List all lines in the material below that contain "give".

⁂

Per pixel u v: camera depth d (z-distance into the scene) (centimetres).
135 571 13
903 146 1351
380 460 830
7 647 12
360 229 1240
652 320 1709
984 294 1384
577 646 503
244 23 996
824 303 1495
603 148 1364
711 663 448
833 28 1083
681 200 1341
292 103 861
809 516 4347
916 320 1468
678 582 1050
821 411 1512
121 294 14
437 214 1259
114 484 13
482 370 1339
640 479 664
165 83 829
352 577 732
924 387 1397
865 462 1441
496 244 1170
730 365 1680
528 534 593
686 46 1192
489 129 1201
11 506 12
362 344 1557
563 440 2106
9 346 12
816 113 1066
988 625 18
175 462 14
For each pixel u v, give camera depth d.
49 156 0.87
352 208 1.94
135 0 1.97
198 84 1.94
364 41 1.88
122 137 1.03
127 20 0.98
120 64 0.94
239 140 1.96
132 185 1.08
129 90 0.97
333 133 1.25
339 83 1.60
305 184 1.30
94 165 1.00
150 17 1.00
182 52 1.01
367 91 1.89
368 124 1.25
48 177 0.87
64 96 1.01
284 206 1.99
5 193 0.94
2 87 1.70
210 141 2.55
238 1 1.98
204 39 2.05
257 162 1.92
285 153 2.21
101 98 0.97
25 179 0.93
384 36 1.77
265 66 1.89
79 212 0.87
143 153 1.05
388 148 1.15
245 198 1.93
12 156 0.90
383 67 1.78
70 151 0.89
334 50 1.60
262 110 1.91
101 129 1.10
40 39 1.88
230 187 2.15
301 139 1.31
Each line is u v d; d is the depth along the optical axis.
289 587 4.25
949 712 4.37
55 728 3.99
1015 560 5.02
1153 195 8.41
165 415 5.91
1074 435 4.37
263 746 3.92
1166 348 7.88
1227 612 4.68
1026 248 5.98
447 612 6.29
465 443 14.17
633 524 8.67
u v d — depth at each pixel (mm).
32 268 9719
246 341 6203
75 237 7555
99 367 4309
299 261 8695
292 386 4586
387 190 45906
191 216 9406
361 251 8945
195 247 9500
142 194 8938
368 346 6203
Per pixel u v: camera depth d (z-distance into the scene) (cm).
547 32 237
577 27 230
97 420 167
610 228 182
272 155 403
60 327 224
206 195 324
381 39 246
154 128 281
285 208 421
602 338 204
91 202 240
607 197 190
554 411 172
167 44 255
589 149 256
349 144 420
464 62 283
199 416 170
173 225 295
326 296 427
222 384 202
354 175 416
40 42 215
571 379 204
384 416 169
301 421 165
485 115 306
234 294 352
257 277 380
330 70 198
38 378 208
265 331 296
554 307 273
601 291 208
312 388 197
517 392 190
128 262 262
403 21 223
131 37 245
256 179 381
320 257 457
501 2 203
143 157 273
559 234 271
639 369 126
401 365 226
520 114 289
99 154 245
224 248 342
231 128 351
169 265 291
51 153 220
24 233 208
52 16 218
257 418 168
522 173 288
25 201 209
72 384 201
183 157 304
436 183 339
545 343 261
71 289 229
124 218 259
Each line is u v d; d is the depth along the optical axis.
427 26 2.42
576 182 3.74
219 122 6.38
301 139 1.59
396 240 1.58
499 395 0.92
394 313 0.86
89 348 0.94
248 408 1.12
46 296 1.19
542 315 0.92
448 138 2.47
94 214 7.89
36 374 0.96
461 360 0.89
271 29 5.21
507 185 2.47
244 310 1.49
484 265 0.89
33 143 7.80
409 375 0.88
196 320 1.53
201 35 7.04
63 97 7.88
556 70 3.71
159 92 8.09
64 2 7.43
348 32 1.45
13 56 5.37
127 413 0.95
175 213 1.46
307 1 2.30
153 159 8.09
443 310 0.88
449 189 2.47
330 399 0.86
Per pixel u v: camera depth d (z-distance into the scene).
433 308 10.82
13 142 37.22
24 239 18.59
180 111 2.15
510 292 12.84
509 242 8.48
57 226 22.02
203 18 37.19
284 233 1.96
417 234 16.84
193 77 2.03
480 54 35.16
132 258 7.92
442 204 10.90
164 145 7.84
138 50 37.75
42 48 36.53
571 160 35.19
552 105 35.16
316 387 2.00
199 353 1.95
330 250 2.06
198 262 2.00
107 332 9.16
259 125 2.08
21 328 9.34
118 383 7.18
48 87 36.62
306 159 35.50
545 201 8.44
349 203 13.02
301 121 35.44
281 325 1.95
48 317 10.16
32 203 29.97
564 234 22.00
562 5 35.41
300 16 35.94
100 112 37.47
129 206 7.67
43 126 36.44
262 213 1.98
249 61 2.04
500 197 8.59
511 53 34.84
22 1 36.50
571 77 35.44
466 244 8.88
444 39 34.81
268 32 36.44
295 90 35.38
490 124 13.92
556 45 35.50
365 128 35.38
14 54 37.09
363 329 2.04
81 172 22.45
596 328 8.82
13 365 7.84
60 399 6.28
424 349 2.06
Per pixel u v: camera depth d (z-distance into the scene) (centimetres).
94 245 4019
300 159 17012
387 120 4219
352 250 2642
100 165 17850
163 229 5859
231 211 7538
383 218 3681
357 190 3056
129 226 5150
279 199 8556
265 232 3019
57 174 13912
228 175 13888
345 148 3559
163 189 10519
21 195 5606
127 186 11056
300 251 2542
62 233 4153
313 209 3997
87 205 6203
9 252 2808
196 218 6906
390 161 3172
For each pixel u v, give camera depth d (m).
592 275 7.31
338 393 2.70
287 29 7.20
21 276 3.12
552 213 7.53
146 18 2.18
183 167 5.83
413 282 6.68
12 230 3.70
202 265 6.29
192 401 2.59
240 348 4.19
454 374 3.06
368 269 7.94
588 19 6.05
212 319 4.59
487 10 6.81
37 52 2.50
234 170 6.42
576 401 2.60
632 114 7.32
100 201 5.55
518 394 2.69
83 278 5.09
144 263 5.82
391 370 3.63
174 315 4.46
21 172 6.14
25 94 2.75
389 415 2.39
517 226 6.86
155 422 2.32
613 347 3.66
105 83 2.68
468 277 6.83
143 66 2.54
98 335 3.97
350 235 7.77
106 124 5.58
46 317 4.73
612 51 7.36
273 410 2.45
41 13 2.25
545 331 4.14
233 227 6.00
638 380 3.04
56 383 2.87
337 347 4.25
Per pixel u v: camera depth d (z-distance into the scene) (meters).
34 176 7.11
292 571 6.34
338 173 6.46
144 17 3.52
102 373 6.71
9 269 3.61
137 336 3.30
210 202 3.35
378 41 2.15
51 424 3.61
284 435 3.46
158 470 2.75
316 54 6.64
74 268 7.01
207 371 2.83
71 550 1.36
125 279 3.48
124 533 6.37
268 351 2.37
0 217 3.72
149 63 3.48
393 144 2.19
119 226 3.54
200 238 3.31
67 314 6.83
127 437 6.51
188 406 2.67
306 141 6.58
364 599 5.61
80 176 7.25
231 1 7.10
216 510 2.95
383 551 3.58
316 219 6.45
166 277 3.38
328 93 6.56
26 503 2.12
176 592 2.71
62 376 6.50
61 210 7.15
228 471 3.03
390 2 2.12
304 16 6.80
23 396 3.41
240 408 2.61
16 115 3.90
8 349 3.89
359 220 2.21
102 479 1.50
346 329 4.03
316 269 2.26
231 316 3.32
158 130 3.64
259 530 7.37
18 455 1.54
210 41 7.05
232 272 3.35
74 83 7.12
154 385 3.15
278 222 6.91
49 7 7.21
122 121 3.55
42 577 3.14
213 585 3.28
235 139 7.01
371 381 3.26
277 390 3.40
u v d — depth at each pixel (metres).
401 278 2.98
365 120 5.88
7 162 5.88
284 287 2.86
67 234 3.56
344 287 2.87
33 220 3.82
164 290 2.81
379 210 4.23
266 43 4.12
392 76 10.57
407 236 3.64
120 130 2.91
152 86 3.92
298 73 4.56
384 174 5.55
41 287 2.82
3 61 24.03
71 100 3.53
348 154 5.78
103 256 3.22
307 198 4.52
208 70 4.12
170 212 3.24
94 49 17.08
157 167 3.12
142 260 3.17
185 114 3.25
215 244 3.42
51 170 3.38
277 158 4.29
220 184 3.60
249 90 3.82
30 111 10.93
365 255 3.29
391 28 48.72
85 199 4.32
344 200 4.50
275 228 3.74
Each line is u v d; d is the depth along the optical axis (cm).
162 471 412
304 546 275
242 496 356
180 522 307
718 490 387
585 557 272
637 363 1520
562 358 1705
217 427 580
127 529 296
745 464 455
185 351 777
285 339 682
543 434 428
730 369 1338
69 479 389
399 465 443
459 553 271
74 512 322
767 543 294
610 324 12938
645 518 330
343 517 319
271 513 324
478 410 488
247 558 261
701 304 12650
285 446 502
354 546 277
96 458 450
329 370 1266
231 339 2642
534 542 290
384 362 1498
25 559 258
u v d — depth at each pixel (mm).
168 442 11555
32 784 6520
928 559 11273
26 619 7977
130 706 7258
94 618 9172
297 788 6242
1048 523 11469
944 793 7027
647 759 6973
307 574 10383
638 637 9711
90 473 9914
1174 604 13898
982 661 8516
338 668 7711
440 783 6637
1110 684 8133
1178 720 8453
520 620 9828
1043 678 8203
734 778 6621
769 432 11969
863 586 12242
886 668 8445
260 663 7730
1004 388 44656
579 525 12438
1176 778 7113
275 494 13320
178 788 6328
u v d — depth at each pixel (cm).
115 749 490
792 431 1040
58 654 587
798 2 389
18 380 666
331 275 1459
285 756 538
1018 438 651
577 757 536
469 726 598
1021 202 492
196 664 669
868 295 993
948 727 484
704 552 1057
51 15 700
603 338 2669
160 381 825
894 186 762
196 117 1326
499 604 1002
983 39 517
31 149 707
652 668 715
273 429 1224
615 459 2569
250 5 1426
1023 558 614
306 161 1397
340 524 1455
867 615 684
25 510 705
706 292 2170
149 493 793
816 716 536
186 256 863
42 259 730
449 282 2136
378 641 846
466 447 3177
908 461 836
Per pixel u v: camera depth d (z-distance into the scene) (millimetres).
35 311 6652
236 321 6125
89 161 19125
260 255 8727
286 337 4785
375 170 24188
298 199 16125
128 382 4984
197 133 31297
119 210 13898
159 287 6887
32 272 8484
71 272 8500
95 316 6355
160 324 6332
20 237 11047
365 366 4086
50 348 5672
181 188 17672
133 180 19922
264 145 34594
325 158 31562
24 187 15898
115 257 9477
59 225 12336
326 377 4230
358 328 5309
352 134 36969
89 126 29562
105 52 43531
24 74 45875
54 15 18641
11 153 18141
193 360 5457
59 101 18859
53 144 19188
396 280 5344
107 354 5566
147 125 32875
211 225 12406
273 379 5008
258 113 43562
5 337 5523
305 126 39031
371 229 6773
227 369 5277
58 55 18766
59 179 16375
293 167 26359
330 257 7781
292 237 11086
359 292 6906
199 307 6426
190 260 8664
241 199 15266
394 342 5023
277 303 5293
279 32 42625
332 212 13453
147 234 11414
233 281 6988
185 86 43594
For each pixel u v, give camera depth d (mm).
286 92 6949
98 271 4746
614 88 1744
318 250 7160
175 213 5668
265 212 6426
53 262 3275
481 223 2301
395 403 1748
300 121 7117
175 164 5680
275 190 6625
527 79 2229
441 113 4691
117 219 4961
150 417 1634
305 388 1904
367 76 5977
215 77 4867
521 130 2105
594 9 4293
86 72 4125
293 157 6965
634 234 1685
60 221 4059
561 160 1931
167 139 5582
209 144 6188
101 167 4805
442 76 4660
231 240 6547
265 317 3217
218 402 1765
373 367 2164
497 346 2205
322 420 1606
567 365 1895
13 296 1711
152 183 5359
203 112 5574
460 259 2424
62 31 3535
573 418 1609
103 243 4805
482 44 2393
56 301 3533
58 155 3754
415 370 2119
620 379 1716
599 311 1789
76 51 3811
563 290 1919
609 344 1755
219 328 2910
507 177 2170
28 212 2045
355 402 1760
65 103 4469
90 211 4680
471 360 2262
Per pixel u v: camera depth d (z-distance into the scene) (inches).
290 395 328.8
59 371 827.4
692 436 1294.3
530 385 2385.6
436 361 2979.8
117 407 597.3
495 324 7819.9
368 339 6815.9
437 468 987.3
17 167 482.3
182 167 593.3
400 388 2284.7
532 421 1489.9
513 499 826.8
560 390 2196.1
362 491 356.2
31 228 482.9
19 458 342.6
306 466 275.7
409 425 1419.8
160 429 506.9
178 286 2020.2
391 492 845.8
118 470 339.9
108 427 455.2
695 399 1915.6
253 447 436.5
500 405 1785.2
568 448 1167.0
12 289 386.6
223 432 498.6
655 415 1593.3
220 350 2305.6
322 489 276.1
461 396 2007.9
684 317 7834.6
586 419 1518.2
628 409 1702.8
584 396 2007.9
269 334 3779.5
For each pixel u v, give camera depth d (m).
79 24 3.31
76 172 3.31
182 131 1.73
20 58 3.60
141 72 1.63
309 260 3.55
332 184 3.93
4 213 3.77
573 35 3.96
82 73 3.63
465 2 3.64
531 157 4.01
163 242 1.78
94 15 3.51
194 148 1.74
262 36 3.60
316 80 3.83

⁂

Response box:
For each pixel u v, give camera depth d.
For each pixel u v, give camera depth d (m).
For each pixel u v, give camera depth d (mm).
For each pixel u v, give camera depth d (m).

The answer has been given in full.